◆ **What the task asks**
Using the text about coffee cups and climate change, decide whether each statement agrees with it: (a) Disposable cups can be made from recycled materials. (b) The project took place in the Summer Semester 2016. (c) Producer countries are marked in yellow. For each, answer yes or no and quote the words of the text that decide it.

◆ **Source extract**
-------

Climate change is a highly complex, widely discussed topic. To approach the issue, students took the use of cups for “Coffee to go” as an example; known to all, frequently used and most of the time without hesitation. The cup can be seen as representative of a society in which everything has to be fast, always accessible and – in this case – enjoyable.
The consumption of disposable cups contributes to climate change as they cannot be made from recycled materials while also being very difficult to recycle; this vast amount of waste could be avoided.
Interesting projects emerged from the discussions generated around the tables and numbers; projects that reflect the joy of experimentation with materials and the intensive study of the different visualization techniques.
Burg Giebichenstein University of Art and Design Halle
Prototyping in complex design. Industrial design degree program
Summer Semester 2016
At the project “Zum Wetter …” ( “About the climate …”)
Design Strategies about the weather
From the natural phenomenon to the artefact.
How much does each sector in the production of coffee earn?
Comparing the export prices of raw and roasted coffee, we see a clear gap between producer countries (blue) and coffee roaster countries (yellow)

-------

◆ **Extracted material**
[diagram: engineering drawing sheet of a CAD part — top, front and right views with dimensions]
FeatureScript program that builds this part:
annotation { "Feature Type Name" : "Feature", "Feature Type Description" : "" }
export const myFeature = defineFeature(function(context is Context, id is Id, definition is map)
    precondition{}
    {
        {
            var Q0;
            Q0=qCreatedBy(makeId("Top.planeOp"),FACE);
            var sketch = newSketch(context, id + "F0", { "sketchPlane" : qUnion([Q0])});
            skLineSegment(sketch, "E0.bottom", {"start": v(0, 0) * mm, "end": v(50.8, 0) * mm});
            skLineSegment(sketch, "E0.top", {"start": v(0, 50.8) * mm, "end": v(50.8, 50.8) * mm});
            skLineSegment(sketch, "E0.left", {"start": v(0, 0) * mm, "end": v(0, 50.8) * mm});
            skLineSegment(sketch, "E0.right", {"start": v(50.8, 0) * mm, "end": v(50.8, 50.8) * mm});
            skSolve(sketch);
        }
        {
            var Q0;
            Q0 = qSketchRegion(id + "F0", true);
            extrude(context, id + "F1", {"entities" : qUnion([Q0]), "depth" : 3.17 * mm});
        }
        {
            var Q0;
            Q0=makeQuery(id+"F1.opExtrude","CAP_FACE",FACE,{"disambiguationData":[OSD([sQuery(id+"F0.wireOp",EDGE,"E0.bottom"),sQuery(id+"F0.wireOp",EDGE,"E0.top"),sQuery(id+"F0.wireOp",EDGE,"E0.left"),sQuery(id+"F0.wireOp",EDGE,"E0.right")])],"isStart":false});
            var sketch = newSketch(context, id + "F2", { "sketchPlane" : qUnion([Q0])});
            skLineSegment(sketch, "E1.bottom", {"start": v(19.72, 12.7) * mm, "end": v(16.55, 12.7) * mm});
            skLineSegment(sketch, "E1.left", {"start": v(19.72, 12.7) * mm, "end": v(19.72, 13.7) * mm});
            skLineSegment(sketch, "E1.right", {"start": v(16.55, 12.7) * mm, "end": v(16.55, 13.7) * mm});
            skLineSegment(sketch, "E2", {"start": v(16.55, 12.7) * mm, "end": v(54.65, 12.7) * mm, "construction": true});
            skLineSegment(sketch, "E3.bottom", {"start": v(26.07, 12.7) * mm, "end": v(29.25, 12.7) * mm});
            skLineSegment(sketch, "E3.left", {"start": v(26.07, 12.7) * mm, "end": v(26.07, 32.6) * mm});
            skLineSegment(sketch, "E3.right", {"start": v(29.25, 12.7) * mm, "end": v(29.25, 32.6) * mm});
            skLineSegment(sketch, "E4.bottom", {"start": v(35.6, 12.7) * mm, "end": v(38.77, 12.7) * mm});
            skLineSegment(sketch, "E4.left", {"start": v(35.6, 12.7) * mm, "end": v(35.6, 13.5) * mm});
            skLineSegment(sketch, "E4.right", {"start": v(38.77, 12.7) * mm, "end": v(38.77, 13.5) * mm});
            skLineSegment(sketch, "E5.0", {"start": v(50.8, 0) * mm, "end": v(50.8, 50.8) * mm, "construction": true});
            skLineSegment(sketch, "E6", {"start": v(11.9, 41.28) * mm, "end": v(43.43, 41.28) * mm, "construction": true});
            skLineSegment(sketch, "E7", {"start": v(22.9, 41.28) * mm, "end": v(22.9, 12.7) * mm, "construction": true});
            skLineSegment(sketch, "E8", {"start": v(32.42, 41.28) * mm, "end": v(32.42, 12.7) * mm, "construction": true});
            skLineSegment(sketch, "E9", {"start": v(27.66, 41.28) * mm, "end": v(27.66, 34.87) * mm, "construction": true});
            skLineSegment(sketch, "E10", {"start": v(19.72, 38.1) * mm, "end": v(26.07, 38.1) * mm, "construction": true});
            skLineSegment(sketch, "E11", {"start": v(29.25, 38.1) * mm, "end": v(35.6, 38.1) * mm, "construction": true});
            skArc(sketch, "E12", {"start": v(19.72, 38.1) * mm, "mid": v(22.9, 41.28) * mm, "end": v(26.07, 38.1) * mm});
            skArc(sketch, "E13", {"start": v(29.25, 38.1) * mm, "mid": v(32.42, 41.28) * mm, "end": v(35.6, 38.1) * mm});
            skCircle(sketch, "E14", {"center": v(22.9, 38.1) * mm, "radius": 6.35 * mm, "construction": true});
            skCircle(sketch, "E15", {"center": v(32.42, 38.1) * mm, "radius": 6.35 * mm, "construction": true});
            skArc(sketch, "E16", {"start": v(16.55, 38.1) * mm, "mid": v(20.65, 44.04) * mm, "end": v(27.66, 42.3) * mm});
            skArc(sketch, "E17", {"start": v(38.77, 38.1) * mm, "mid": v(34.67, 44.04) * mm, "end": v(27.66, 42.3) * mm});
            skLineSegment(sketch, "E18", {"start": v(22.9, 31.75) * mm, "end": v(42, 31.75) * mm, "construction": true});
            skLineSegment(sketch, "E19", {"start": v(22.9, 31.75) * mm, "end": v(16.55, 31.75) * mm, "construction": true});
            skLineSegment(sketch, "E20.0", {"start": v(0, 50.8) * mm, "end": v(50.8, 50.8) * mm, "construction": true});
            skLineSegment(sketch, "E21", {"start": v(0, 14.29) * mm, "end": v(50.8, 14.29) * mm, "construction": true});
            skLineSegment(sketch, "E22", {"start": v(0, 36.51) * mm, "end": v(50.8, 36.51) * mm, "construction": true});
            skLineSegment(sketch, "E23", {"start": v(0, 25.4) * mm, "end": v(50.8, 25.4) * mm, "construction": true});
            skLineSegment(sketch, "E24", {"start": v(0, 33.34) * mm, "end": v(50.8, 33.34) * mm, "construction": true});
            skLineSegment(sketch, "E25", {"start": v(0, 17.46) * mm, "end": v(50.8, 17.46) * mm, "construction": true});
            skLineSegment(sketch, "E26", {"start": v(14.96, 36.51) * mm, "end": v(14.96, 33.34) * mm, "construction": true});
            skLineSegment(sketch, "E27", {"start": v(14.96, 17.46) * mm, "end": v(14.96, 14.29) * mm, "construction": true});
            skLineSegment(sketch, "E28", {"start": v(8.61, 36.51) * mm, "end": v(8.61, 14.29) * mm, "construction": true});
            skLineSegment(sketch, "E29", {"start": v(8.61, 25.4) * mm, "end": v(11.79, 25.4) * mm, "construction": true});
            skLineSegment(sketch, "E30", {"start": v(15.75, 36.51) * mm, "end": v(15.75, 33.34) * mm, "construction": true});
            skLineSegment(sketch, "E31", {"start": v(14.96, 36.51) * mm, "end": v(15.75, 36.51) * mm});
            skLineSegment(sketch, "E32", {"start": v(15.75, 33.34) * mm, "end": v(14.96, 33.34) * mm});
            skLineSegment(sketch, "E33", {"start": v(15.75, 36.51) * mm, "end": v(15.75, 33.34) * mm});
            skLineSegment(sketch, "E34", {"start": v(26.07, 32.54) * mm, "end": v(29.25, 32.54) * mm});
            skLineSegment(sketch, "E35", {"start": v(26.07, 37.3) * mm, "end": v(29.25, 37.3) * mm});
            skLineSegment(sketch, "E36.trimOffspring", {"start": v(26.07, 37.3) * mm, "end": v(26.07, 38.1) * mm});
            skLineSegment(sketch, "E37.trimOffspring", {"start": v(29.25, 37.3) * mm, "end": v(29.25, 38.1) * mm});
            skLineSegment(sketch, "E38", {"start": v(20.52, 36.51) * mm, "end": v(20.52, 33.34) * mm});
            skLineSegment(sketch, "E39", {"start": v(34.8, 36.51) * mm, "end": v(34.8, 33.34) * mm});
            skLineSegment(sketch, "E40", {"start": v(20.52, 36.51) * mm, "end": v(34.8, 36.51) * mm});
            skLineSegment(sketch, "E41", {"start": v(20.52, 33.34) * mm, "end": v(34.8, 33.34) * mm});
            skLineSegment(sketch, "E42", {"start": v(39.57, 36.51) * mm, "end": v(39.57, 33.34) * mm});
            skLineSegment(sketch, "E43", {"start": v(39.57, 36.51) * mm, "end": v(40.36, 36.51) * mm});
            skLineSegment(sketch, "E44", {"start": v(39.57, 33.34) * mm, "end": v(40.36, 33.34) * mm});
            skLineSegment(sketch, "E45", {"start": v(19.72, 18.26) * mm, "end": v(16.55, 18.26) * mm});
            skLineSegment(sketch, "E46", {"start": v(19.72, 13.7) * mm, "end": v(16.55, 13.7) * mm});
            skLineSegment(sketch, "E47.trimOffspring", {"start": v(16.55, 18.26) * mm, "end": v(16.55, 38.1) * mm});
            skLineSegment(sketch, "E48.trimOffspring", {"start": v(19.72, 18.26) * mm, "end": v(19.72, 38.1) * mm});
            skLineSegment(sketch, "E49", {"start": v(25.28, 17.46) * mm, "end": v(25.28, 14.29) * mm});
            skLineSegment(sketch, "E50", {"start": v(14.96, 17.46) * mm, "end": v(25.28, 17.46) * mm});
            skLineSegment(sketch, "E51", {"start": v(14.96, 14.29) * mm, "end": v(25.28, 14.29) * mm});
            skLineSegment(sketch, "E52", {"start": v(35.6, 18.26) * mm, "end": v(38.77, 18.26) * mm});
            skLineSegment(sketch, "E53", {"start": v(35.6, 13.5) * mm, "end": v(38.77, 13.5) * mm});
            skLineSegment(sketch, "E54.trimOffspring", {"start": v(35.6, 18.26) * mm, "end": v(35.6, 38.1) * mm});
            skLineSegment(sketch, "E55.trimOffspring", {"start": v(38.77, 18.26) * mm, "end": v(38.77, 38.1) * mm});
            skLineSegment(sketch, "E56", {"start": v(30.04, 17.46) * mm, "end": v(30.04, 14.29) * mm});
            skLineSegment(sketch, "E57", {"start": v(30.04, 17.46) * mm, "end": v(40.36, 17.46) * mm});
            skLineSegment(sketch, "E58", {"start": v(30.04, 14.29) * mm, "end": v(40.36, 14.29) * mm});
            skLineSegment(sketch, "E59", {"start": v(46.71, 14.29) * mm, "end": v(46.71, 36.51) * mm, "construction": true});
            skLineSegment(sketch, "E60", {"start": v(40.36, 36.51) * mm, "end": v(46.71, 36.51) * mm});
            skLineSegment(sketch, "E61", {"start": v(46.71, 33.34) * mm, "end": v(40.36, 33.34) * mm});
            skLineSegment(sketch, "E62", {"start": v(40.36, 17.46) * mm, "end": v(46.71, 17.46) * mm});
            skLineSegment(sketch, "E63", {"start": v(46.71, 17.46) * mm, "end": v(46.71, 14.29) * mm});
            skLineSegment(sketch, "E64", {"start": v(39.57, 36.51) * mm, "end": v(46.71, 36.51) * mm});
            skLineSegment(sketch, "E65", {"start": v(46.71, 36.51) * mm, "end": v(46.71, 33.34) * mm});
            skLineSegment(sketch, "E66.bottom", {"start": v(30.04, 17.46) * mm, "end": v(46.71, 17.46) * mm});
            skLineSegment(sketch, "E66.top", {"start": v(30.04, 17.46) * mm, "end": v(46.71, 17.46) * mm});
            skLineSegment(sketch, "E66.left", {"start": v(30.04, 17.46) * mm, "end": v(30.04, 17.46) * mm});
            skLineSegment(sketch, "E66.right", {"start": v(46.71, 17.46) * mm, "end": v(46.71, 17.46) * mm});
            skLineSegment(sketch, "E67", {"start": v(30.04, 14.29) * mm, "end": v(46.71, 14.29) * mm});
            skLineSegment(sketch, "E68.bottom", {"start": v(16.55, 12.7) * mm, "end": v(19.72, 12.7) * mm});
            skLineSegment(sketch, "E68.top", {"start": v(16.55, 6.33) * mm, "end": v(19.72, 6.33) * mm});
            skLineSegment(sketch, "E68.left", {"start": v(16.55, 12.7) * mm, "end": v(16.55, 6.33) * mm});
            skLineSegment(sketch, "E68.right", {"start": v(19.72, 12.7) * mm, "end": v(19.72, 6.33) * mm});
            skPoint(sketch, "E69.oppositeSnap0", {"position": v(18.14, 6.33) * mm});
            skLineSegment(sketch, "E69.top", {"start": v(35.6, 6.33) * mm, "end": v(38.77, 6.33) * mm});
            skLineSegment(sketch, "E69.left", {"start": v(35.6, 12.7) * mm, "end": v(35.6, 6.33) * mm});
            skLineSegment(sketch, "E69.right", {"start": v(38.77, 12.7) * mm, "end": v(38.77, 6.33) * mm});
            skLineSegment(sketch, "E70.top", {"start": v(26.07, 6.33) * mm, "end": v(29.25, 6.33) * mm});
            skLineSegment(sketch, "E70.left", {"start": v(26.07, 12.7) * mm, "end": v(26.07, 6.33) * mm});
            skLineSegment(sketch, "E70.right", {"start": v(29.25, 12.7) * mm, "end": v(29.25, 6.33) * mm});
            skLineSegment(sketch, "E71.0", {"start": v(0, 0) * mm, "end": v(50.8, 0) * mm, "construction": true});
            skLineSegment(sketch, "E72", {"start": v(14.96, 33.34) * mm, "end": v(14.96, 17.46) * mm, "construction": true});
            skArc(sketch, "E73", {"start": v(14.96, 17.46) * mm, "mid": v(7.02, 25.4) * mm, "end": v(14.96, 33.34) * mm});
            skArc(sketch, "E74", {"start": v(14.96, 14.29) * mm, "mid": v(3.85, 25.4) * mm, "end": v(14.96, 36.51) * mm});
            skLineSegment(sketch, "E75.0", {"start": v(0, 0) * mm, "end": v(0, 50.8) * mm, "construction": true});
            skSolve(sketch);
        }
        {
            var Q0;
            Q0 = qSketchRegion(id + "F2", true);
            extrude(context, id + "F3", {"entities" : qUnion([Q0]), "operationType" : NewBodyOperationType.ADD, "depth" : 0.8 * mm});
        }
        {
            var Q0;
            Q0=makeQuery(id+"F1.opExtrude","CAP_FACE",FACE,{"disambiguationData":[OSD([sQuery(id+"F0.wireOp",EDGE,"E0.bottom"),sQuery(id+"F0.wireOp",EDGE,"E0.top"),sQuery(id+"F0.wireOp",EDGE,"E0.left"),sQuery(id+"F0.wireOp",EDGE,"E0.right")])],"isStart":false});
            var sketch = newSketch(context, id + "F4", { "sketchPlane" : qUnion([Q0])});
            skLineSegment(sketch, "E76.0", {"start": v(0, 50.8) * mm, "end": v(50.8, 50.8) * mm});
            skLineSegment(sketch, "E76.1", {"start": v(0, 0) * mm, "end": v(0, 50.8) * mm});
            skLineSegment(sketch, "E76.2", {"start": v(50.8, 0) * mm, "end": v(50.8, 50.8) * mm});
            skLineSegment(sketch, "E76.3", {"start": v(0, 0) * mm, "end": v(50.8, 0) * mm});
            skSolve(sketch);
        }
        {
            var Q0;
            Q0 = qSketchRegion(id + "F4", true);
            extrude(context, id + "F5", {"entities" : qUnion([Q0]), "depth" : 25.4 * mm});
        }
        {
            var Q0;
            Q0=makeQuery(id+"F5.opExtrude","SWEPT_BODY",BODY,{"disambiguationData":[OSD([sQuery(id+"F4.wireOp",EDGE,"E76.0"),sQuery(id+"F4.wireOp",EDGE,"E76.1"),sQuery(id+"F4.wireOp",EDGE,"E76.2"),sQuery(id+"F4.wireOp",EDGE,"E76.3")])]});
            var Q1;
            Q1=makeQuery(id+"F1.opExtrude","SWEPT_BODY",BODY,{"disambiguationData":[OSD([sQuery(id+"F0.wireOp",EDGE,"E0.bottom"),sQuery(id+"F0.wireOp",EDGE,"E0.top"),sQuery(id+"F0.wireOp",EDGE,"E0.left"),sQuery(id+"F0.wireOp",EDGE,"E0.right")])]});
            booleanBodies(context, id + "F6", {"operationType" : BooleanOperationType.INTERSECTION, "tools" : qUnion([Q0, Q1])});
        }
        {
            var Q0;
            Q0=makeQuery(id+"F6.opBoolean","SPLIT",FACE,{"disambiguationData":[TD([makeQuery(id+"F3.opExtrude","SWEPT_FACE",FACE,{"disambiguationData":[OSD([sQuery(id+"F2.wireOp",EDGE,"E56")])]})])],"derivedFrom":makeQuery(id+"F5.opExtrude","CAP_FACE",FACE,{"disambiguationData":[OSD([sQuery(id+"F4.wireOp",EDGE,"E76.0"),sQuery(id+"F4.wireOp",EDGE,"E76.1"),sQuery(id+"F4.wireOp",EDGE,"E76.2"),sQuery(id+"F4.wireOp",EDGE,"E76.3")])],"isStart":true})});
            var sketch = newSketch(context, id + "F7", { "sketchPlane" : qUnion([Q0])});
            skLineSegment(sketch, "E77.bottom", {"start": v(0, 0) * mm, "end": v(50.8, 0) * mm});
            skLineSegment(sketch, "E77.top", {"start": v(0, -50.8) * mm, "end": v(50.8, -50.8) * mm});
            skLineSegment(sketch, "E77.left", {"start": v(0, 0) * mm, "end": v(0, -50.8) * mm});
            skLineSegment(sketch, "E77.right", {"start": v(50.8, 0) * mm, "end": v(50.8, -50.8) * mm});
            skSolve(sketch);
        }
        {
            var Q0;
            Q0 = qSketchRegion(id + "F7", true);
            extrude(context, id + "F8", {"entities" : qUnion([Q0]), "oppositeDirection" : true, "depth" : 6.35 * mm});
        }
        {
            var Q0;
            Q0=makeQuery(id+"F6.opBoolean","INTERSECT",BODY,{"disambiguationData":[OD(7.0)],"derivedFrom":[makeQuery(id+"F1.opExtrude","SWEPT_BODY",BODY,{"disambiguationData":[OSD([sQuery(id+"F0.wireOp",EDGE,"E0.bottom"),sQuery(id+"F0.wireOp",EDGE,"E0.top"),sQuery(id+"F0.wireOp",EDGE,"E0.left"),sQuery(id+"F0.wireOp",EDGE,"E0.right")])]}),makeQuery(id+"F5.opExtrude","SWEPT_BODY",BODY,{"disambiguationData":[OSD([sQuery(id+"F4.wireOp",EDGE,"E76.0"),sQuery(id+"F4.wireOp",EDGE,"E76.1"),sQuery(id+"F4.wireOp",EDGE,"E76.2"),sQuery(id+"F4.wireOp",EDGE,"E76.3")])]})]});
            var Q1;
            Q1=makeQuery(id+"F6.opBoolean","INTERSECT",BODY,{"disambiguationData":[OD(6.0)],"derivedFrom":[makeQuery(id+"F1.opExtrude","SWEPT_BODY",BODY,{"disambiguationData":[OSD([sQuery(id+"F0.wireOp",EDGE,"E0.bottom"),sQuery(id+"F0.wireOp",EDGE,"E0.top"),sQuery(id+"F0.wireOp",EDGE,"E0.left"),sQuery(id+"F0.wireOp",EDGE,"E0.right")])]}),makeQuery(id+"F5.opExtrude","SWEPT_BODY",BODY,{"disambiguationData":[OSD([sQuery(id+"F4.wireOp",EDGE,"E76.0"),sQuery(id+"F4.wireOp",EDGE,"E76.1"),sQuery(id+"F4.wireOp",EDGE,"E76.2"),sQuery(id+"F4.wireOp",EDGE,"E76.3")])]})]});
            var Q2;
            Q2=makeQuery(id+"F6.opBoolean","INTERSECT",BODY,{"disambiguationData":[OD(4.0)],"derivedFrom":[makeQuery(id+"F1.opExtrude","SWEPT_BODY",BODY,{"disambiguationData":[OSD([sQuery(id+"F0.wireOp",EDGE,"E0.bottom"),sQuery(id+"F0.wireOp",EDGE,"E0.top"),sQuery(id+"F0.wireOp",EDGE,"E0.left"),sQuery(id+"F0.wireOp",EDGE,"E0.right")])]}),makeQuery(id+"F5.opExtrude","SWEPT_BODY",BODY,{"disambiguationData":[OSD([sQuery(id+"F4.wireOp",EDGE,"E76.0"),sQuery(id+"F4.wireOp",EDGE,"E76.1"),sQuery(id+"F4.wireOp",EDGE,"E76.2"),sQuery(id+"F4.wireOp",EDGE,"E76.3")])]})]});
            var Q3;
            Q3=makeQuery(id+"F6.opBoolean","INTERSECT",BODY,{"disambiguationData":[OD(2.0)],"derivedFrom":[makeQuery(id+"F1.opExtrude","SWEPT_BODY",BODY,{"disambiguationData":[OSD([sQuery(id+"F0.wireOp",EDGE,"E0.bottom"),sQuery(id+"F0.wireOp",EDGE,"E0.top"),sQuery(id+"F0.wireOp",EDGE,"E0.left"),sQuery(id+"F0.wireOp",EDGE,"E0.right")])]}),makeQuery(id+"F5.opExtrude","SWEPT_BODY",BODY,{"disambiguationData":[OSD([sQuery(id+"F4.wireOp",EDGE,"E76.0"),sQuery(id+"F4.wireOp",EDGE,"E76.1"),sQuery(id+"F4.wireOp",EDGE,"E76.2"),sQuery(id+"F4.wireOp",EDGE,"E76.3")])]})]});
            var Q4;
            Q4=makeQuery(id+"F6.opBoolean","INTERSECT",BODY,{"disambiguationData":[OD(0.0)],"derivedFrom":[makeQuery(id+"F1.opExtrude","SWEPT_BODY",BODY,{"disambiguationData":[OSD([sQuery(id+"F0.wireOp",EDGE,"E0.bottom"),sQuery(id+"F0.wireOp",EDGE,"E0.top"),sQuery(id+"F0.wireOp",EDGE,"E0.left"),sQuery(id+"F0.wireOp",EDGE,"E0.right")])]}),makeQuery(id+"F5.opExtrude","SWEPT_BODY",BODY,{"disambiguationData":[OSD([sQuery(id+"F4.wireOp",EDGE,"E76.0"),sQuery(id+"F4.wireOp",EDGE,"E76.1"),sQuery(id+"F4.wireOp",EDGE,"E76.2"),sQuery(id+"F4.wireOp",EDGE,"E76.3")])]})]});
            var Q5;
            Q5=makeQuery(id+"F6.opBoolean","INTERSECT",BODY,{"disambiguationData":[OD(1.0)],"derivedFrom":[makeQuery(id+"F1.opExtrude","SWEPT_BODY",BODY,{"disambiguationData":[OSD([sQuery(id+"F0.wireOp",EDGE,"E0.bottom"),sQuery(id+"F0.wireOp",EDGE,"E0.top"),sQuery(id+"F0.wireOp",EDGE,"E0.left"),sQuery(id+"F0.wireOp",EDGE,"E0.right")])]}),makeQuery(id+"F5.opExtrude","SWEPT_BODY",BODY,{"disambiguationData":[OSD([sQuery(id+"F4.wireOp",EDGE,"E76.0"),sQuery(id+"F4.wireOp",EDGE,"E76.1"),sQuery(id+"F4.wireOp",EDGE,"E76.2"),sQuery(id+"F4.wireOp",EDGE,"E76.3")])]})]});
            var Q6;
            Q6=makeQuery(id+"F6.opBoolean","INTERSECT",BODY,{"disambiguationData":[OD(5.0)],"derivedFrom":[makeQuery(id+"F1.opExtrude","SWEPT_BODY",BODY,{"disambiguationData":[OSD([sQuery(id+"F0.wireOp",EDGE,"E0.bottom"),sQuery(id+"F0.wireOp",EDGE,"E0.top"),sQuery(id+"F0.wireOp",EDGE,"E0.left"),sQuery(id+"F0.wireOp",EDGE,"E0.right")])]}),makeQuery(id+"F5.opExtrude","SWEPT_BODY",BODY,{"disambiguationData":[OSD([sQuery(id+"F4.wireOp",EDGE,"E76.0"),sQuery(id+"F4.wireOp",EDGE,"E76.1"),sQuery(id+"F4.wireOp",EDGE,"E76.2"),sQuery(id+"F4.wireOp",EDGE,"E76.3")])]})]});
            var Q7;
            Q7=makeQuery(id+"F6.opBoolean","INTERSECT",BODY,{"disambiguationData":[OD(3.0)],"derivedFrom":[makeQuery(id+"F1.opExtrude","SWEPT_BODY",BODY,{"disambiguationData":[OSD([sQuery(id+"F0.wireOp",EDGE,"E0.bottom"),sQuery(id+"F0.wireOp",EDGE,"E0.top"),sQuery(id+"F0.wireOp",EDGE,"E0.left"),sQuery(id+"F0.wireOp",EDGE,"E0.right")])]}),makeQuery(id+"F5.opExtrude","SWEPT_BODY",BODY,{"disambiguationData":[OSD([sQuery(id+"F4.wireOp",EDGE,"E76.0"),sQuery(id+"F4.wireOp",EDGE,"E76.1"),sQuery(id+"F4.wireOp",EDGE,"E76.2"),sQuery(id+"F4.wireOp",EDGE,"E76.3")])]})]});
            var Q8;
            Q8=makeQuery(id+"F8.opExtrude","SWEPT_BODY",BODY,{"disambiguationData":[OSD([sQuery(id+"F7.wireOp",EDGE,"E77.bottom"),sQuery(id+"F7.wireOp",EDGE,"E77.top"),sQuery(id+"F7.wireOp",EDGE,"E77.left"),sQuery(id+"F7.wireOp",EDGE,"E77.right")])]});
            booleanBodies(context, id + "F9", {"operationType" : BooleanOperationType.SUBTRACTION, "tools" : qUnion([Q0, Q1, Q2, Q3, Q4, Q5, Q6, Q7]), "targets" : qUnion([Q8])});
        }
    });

-------

◆ **Exercise answer**
(a) No: "they cannot be made from recycled materials"
(b) Yes: "Summer Semester 2016"
(c) No: "producer countries (blue)"